## [Exercise goal]
Transcribe every entry verbatim; omit pictures.

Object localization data
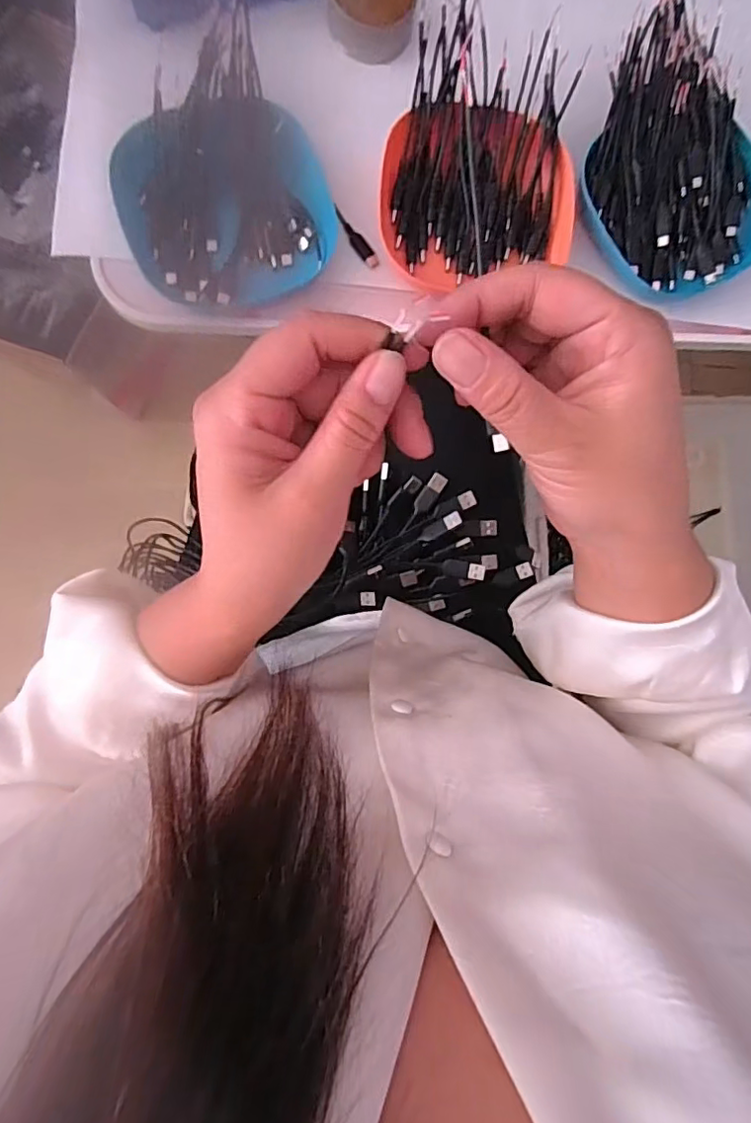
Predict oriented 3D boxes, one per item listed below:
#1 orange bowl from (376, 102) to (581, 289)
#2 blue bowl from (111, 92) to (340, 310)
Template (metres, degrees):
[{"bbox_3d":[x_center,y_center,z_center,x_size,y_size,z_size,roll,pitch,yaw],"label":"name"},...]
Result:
[{"bbox_3d":[0.072,-0.266,0.412,0.139,0.033,0.111,-7,88,-6],"label":"orange bowl"},{"bbox_3d":[-0.101,-0.245,0.389,0.137,0.033,0.122,-20,90,-6],"label":"blue bowl"}]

## [Solved problem]
Predict oriented 3D boxes, one per item listed below:
#1 orange bowl from (376, 102) to (581, 289)
#2 blue bowl from (111, 92) to (340, 310)
Template (metres, degrees):
[{"bbox_3d":[x_center,y_center,z_center,x_size,y_size,z_size,roll,pitch,yaw],"label":"name"},...]
Result:
[{"bbox_3d":[0.072,-0.266,0.412,0.139,0.033,0.111,-7,88,-6],"label":"orange bowl"},{"bbox_3d":[-0.101,-0.245,0.389,0.137,0.033,0.122,-20,90,-6],"label":"blue bowl"}]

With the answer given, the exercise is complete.